My son Shane and I launched out of the Archie Glover ramp this morning about 0730 and really had a good time. Didn't bring any home but had some good laughs and poked fun at each other all morning. The big excitement was catching the alligator gar on the ultra light. What a BLAST that was. That bad boy did not want to get in the boat. Just about the time I thought I had him up to the boat he would take off again and that little Zebco would sound off a whining. Really alot of fun. The little one Shane caught wanted to mate with his lure we believe. That was a little fish with big ideas. We used top water poppers, cut bait, plastic worm, spinner baits, and the shallow water lure you see with the gar and only fish caught was with the shallow water lure, green chartreuse.


----------



## skiff89_jr (Apr 1, 2011)

That's a good size gar, but I believe that's a florida long nose gar.


----------



## Trucker (Sep 25, 2008)

*gar*



skiff89_jr said:


> That's a good size gar, but I believe that's a florida long nose gar.

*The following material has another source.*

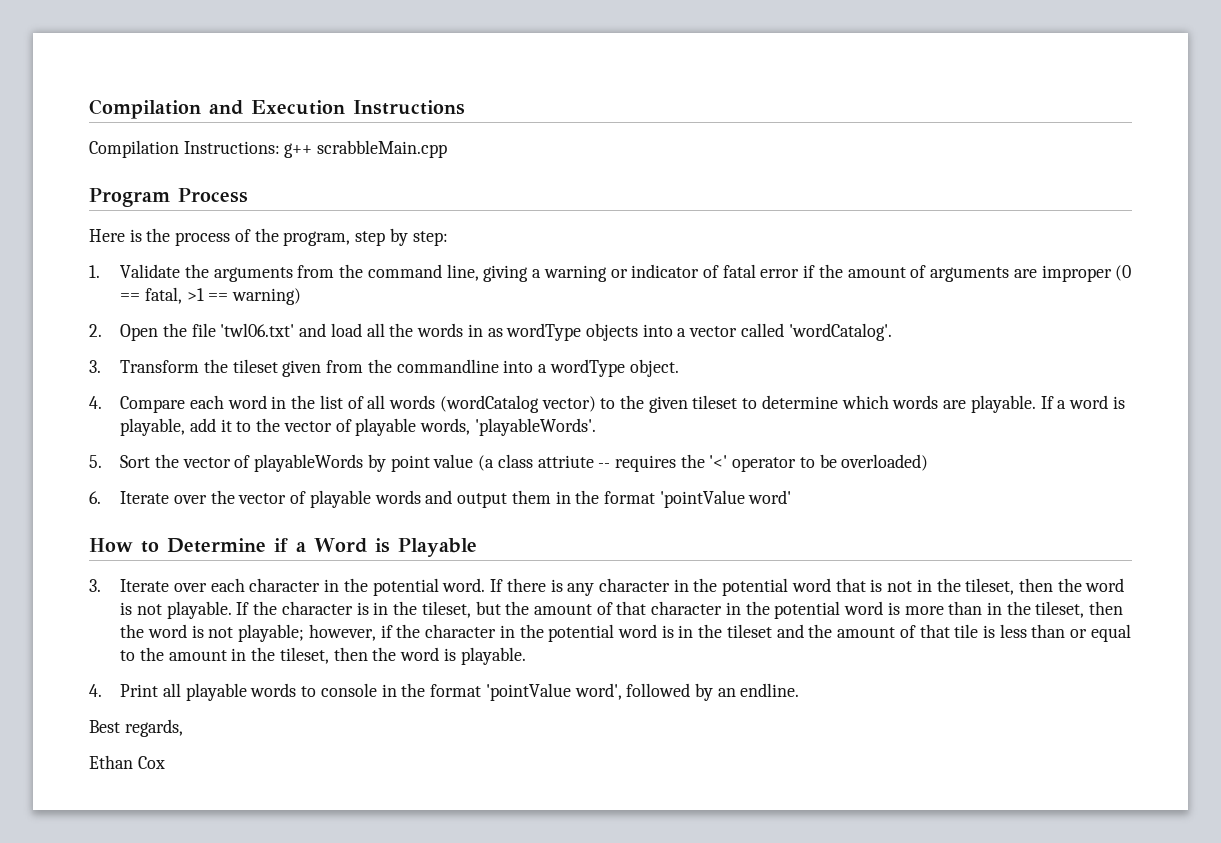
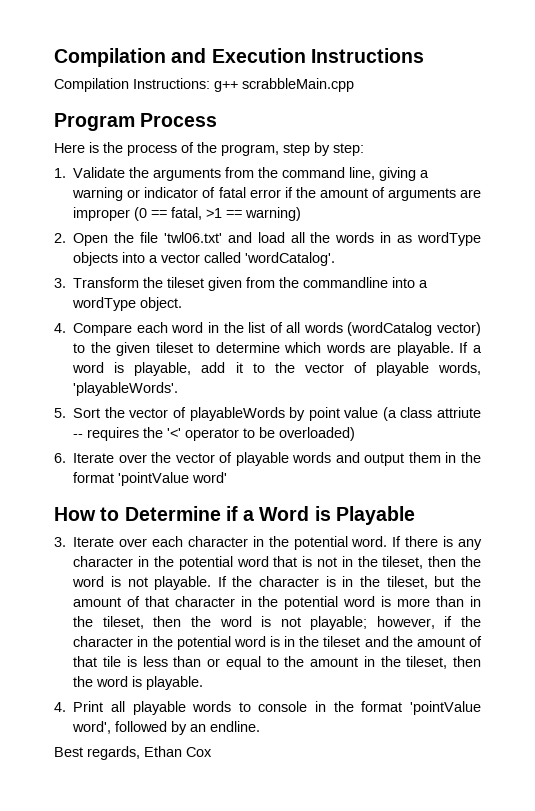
(183, 728) // -> (140, 753) none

You are absolutely right. I googeld it and saw it. Thanks for the education, never to old to learn.


----------



## skiff89_jr (Apr 1, 2011)

I catch them all the time when i'm flathead fishing. They are quite the pest. The choctawhatchee river is full of them too.


----------



## CatHunter (Dec 31, 2008)

The lower half of Escambia is swarming with them, looks like a fun day on the water though:thumbsup:


----------



## Trucker (Sep 25, 2008)

Do ya'll cut um up for bait or just release them?  That's the first one I've ever seen and when I saw all the teeth all I wanted at the time was for it to be gone.


----------



## redfishreaper (Apr 23, 2012)

Trucker said:


> Do ya'll cut um up for bait or just release them? That's the first one I've ever seen and when I saw all the teeth all I wanted at the time was for it to be gone.

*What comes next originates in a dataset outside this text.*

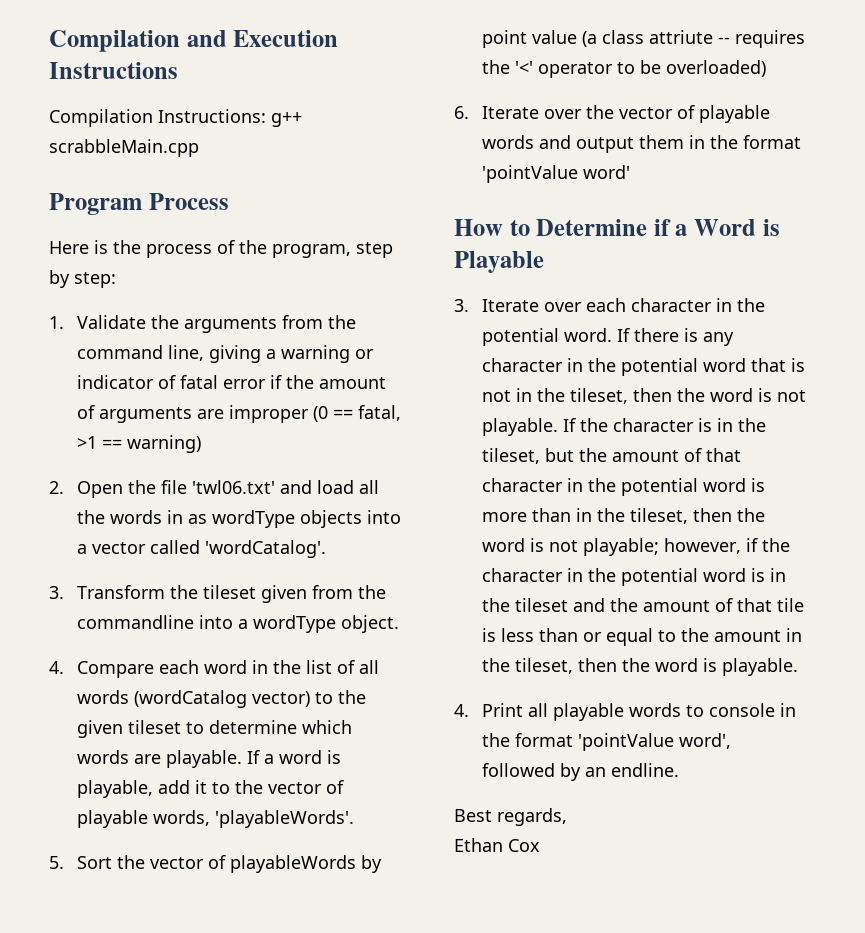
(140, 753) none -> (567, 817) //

I'm not shur for the gar but the alligator gar is illegal to even Put in your boat in Florida


----------



## skiff89_jr (Apr 1, 2011)

redfishreaper said:


> I'm not shur for the gar but the alligator gar is illegal to even Put in your boat in Florida


Yes, the alligator gar is illegal to put in your boat, but the florida long nose gar is completely legal to fish for and take. There are so many on the upper choctawhatchee that they are a nuisance. They are extremely overpopulated and unwanted. I catch them all the time when i'm catfishing and i usually don't even bring them in the boat. They get a round house swing with the boat paddle and are left for the gators and scavengers. Most people don't use them for cut bait or anything, but a buddy of mine caught a 30# blue cat on the apalachicola with a live baby gar... i'd call that luck though!


----------